Mr McKie said he believed defendants were sometimes quicker to settle knowing that barristers were involved from the outset: “I think there is an element of that. We are robust with insurers when required, we vet the case, and only take on the good cases where we are confident of the client winning…
“The significant advantage for clients is that we are preparing the case for trial from the start, because we know the types of issues that clients are going to face when they get to trial.
“Insurers know that.

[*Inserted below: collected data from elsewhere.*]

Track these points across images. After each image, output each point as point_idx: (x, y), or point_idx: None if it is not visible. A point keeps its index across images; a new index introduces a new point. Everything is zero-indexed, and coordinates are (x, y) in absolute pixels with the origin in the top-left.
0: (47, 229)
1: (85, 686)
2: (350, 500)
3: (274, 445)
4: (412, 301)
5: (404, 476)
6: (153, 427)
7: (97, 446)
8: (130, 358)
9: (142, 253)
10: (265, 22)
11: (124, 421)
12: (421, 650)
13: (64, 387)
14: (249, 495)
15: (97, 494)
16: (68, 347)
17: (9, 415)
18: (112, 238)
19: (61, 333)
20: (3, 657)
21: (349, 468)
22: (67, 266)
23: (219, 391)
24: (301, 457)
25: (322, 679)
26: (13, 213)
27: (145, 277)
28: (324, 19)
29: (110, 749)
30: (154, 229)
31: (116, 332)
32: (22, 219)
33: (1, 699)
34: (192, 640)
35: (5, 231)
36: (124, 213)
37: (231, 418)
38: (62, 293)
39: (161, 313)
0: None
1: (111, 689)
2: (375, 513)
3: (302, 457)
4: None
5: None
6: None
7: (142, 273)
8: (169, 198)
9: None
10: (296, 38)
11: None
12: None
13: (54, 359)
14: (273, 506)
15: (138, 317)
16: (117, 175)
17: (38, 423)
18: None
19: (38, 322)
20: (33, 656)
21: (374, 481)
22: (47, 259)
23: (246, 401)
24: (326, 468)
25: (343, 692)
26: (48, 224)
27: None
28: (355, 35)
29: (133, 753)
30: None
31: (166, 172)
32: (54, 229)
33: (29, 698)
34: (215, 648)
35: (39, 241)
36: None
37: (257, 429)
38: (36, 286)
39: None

Whereas… [some] traditional solicitors practices may not have the appropriate experience and resource to be able to do that.”
He predicted that, over the next four or five years, “we are going to see more consolidation between barristers and solicitors using this model to work under one roof”.
He went on: “Ultimately, you can see that is the way the market is moving as fixed costs for counsel become lower, certainly in the PI market and as the fees get more squeezed – not just in PI but in family and other areas.
“The Bar is going to have to become more commercialised and look at new and innovative ways of working. Otherwise it’s going to be left behind.”
However, Mr McKie insisted: “We are not trying to compete directly with our solicitor clients. Ultimately [direct access] is about a legal services market where the client has a choice.
“I’m not saying we are necessarily better than solicitors. It’s just an alternative model that allows the client to have a different journey and a different choice…
“That’s what the Legal Services Act and de-regulation was intended to achieve; to find the right person to do the right work at the correct level.”